I have tried to add a concurrency parameter in my DAG code in the SSHExecuteOperator
task but the concurrency value still shows the standard parameter (16) in the DAG details.
from airflow import DAG
from datetime import datetime, timedelta
from airflow.contrib.hooks.ssh_hook import SSHHook
from airflow.contrib.operators.ssh_execute_operator import SSHExecuteOperator
default_args = {
'owner': 'airflow',
'depends_on_past': False,
'start_date': datetime.now(),
'email': ['[email protected]'],
'email_on_failure': True,
'retries': 0
}
#server must be changed to point to the correct environment
sshHookEtl = SSHHook(conn_id='SSH__airflow@myserver')
with DAG(
'ed_data_quality_20min-v1.6.6',
default_args=default_args,
schedule_interval="0,20,40 * * * *",
dagrun_timeout=timedelta(hours=24)) as dag:
(
dag
>> SSHExecuteOperator(
task_id='run_remote_ed_data_quality_20min',
bash_command='bash /opt/scripts/shell/EXEC_ED_DATA_QUALITY_20MIN.sh ',
ssh_hook=sshHookEtl,
retries=0,
concurrency=1,
dag=dag)
)
Upvotes: 6
Views: 9451
Reputation: 6363
I found the solution. I was not adding the concurrency parameter in the right place.

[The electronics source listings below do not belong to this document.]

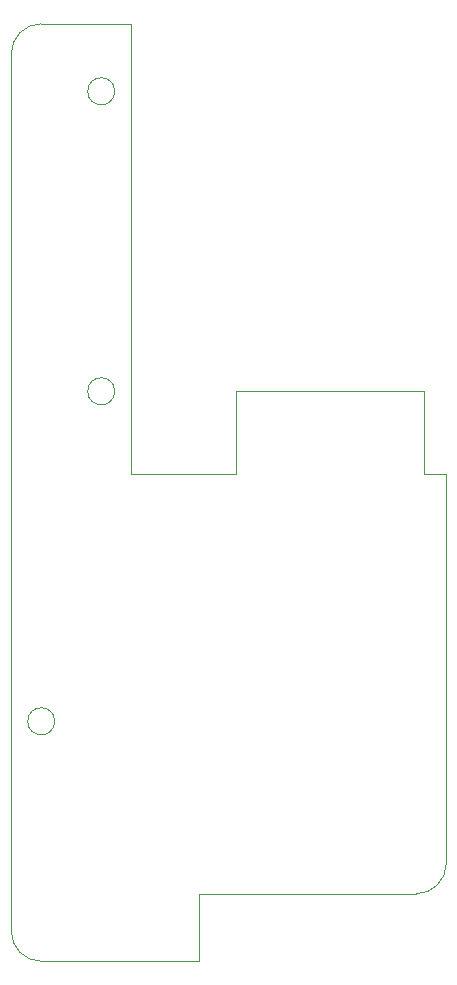
<source format=gbr>
G04 #@! TF.GenerationSoftware,KiCad,Pcbnew,(5.1.2)-2*
G04 #@! TF.CreationDate,2020-05-04T11:41:33-04:00*
G04 #@! TF.ProjectId,TeensyLC_DRV8871_MPRLS_Qwiic_v01,5465656e-7379-44c4-935f-445256383837,rev?*
G04 #@! TF.SameCoordinates,Original*
G04 #@! TF.FileFunction,Profile,NP*
%FSLAX46Y46*%
G04 Gerber Fmt 4.6, Leading zero omitted, Abs format (unit mm)*
G04 Created by KiCad (PCBNEW (5.1.2)-2) date 2020-05-04 11:41:33*
%MOMM*%
%LPD*%
G04 APERTURE LIST*
%ADD10C,0.050000*%
G04 APERTURE END LIST*
D10*
X41275000Y-67945000D02*
X59690000Y-67945000D01*
X41275000Y-73660000D02*
X41275000Y-67945000D01*
X60325000Y-32385000D02*
X60325000Y-25400000D01*
X62230000Y-32385000D02*
X60325000Y-32385000D01*
X34163000Y0D02*
G75*
G03X34163000Y0I-1143000J0D01*
G01*
X29083000Y-53340000D02*
G75*
G03X29083000Y-53340000I-1143000J0D01*
G01*
X34163000Y-25400000D02*
G75*
G03X34163000Y-25400000I-1143000J0D01*
G01*
X25400000Y3175000D02*
G75*
G02X27940000Y5715000I2540000J0D01*
G01*
X44450000Y-25400000D02*
X60325000Y-25400000D01*
X44450000Y-32385000D02*
X44450000Y-25400000D01*
X35560000Y-32385000D02*
X44450000Y-32385000D01*
X35560000Y5715000D02*
X35560000Y-32385000D01*
X27940000Y5715000D02*
X35560000Y5715000D01*
X25400000Y-25400000D02*
X25400000Y3175000D01*
X27940000Y-73660000D02*
G75*
G02X25400000Y-71120000I0J2540000D01*
G01*
X62230000Y-65405000D02*
G75*
G02X59690000Y-67945000I-2540000J0D01*
G01*
X62230000Y-32385000D02*
X62230000Y-65405000D01*
X27940000Y-73660000D02*
X41275000Y-73660000D01*
X25400000Y-25400000D02*
X25400000Y-71120000D01*
M02*

</source>
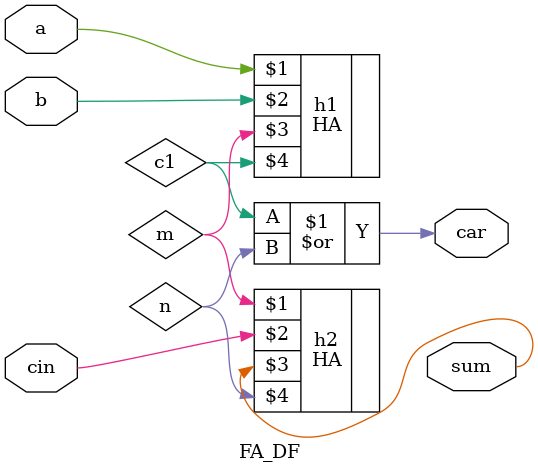
<source format=sv>
module FA_DF (input logic a, b, cin, output logic sum, car);
	logic m, n, c1;
	HA h1 (a, b, m, c1);
	HA h2 (m ,cin, sum, n);
	or d1 (car, c1, n);
endmodule

</source>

It should be added as an attribute of the DAG
object directly and not in the task SSHExecuteOperator
. Here is the new code:
from airflow import DAG
from datetime import datetime, timedelta
from airflow.contrib.hooks.ssh_hook import SSHHook
from airflow.contrib.operators.ssh_execute_operator import SSHExecuteOperator
default_args = {
'owner': 'airflow',
'depends_on_past': False,
'start_date': datetime.now(),
'email': ['[email protected]'],
'email_on_failure': True,
'retries': 0
}
#server must be changed to point to the correct environment
sshHookEtl = SSHHook(conn_id='SSH__airflow@myserver')
with DAG(
'ed_data_quality_20min-v1.6.6',
default_args=default_args,
schedule_interval="0,20,40 * * * *",
dagrun_timeout=timedelta(hours=24),
concurrency=1) as dag:
(
dag
>> SSHExecuteOperator(
task_id='run_remote_ed_data_quality_20min',
bash_command='bash /opt/scripts/shell/EXEC_ED_DATA_QUALITY_20MIN.sh ',
ssh_hook=sshHookEtl,
retries=0,
dag=dag)
)
Upvotes: 5